EXTRACT PROVIDED:
Note: with this method there really is a minimal amount of yeast carried over from primary- secondary- bottling. so heavier beers I tended to pitch a little bit of yeast into my priming sugar bucket to ensure carbonation.
Hope this helps
Hi Tim,
I have only done a couple of lagers so far but I timed the D rest by the appearance of the krausen. Wait till it peaks and then let it fall back to point to maybe a third of its height before slowly raising the temp. This may not be the best method but there was no traces of diacetyl in the finished beer.
You could also do a gravity reading but because I use carboys I don't usually bother.
Ryans advice is good I follow a similar method called the Tasty larger method which works on SG rather than sight for primary ferment and diacetyl rest:
I pitch and oxygenate wort at 12C and hold until the gravity drops 50% of the way to terminal gravity
I then raise the fermentation temperature by 4 degrees to 19C and hold until the gravity drops 90% of the way to terminal gravity.

PROVIDED RECORDS:
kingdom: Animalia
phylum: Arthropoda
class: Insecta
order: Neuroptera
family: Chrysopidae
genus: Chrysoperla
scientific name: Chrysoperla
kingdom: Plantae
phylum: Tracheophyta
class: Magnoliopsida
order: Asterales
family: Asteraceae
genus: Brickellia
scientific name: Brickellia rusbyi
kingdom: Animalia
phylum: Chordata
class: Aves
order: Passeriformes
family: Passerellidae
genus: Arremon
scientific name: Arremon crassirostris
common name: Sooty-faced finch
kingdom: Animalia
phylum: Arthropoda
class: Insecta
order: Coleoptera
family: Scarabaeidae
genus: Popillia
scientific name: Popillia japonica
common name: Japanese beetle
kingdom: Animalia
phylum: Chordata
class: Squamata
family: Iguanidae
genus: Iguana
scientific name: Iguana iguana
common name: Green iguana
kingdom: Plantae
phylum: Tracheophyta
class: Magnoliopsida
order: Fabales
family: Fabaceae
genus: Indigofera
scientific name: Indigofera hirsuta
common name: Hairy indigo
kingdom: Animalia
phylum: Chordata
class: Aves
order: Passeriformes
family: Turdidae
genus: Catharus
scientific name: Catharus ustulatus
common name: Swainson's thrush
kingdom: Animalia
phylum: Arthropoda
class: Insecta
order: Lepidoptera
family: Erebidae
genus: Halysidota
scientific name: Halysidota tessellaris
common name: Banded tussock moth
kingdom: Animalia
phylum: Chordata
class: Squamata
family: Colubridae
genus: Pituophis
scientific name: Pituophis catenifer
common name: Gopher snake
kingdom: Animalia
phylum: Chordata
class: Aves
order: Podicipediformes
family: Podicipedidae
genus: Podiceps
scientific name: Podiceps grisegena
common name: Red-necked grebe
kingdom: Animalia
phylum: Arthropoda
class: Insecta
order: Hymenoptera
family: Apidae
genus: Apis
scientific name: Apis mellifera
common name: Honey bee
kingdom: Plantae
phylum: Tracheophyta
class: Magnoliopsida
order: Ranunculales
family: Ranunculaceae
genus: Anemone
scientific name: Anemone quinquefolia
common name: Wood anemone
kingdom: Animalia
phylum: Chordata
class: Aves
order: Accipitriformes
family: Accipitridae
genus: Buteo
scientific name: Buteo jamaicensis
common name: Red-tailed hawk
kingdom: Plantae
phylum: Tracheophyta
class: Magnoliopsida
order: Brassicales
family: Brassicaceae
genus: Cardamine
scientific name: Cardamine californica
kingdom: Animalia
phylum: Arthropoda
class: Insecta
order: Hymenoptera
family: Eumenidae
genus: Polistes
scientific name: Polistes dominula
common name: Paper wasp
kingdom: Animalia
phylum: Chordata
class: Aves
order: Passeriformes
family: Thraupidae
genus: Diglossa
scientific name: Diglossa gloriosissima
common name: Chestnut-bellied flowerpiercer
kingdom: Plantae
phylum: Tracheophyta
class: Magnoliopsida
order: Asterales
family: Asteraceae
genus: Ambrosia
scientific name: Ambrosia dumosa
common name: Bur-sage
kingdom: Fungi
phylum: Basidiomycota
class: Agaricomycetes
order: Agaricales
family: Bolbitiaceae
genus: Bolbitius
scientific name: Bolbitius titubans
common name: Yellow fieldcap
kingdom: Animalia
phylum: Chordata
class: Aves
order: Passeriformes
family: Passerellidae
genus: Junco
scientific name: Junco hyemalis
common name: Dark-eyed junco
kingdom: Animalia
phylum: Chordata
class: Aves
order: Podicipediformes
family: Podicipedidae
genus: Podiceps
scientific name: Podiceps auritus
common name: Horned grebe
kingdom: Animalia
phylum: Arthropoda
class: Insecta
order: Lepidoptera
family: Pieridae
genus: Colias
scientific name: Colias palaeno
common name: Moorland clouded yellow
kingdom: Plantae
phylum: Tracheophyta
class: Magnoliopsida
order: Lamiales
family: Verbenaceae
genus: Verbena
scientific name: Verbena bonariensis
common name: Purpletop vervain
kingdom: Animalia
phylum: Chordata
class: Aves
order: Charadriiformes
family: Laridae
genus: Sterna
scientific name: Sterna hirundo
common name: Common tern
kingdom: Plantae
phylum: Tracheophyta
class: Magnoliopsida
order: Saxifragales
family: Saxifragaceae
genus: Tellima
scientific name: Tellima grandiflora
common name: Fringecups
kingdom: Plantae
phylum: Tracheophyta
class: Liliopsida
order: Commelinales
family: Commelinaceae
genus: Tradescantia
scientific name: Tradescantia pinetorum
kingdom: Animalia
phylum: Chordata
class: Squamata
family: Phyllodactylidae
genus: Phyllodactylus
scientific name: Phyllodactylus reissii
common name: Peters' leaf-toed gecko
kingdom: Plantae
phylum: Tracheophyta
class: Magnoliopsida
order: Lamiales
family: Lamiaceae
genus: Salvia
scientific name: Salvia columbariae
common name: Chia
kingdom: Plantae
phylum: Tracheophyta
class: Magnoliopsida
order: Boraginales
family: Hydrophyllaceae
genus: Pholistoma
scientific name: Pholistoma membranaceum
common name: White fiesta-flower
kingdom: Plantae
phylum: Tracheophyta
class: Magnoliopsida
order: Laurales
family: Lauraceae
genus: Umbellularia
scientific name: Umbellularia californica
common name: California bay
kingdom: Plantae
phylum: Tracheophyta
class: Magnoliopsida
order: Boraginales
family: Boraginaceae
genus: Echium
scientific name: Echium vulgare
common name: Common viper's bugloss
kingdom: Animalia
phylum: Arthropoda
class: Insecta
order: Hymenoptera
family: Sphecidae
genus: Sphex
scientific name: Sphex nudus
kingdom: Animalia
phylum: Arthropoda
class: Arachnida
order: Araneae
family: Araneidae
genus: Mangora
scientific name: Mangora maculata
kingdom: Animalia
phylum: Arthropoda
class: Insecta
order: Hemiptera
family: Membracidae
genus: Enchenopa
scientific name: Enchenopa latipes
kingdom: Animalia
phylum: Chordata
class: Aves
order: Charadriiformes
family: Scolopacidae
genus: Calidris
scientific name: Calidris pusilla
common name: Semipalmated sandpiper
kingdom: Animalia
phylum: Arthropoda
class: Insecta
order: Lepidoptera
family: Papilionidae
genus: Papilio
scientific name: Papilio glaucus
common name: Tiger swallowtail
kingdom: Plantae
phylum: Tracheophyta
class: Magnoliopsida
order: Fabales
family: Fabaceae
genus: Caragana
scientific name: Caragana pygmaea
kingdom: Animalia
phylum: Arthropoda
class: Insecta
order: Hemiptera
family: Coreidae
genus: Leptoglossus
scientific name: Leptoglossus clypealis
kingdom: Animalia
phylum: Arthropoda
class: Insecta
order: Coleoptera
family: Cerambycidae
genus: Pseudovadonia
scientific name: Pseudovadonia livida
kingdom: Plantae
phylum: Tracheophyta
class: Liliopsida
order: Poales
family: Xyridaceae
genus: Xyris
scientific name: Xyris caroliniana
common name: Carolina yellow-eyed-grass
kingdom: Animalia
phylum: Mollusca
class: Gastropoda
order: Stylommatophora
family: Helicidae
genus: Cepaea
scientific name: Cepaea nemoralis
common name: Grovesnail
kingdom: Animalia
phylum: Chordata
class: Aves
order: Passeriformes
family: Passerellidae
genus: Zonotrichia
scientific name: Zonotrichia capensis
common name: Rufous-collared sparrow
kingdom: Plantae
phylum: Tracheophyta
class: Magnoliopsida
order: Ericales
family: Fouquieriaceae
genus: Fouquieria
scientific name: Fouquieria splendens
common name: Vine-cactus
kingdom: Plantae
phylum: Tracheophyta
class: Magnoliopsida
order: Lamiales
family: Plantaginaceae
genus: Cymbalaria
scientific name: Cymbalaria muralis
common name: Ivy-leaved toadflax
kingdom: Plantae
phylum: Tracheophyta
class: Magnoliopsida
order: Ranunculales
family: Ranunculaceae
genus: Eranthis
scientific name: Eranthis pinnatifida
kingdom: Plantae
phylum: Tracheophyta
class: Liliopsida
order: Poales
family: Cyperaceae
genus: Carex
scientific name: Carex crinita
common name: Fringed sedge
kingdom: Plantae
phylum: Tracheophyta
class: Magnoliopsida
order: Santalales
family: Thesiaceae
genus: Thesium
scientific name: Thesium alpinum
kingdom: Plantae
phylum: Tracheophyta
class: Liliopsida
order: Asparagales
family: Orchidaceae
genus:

WORK TO DO:
**1.** Write out the part of the brewing text starting with "Note: with this" and going on through "the finished beer.".
**2.** In the entries, rewrite the lines starting with the line with "genus: Indigofera" and going on through the line with "scientific name: Podiceps grisegena". Change "common name" to "vernacular name", leave everything else unchanged, and give only those lines.
The brewing text and the entries have nothing to do with each other.

FULL SOLUTIONS:
**1.**
Note: with this method there really is a minimal amount of yeast carried over from primary- secondary- bottling. so heavier beers I tended to pitch a little bit of yeast into my priming sugar bucket to ensure carbonation.
Hope this helps
Hi Tim,
I have only done a couple of lagers so far but I timed the D rest by the appearance of the krausen. Wait till it peaks and then let it fall back to point to maybe a third of its height before slowly raising the temp. This may not be the best method but there was no traces of diacetyl in the finished beer.

**2.**
genus: Indigofera
scientific name: Indigofera hirsuta
vernacular name: Hairy indigo
kingdom: Animalia
phylum: Chordata
class: Aves
order: Passeriformes
family: Turdidae
genus: Catharus
scientific name: Catharus ustulatus
vernacular name: Swainson's thrush
kingdom: Animalia
phylum: Arthropoda
class: Insecta
order: Lepidoptera
family: Erebidae
genus: Halysidota
scientific name: Halysidota tessellaris
vernacular name: Banded tussock moth
kingdom: Animalia
phylum: Chordata
class: Squamata
family: Colubridae
genus: Pituophis
scientific name: Pituophis catenifer
vernacular name: Gopher snake
kingdom: Animalia
phylum: Chordata
class: Aves
order: Podicipediformes
family: Podicipedidae
genus: Podiceps
scientific name: Podiceps grisegena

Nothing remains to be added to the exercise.